Ein Arzt kann alle Fragen zur Grippeschutzimpfung beantworten und feststellen, welche Impfung für Sie am besten geeignet ist, insbesondere wenn Sie über 65 Jahre alt sind. Ältere Menschen haben ein höheres Risiko für Komplikationen durch die Grippe. Sie sollten eine höhere Dosis oder einen adjuvantierten Grippeimpfstoff erhalten, der einen Wirkstoff enthält, der eine bessere Immunantwort hervorruft.

Der beste Zeitpunkt für eine Grippeimpfung ist September oder Oktober, damit Ihr Körper Zeit hat, Antikörper vorzubereiten, bevor die Hochsaison der Grippe beginnt. Jährliche Grippeschutzimpfungen sind in vielen Apotheken, Lebensmittelgeschäften und Arztpraxen erhältlich.

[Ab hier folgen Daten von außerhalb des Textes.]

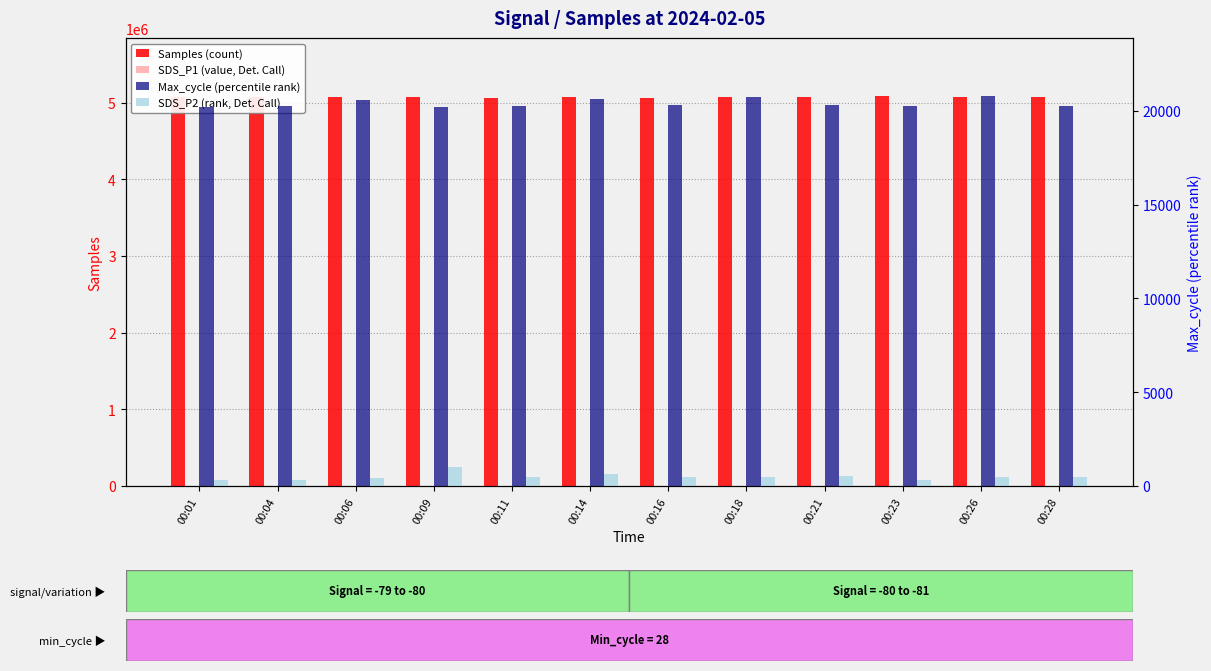

Rank the series at 00:23 from highest to lowest value.

Samples (count), Max_cycle (percentile rank), SDS_P2 (rank, Det. Call), SDS_P1 (value, Det. Call)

Wie wirksam sind Grippeimpfstoffe?
Die Centers for Disease Control and Prevention (CDC) führen jedes Jahr Studien durch, um festzustellen, wie wirksam der Grippeimpfstoff ist. Die neuesten Daten deuten darauf hin, dass das Risiko, an Grippe zu erkranken, bei Menschen, die sich jährlich gegen Grippe impfen lassen, um 40 bis 60 % geringer ist. Einer der wichtigsten Faktoren für seine Wirksamkeit ist, wie gut der Impfstoff jedes Jahr auf die am häufigsten auftretenden Virusstämme abgestimmt ist.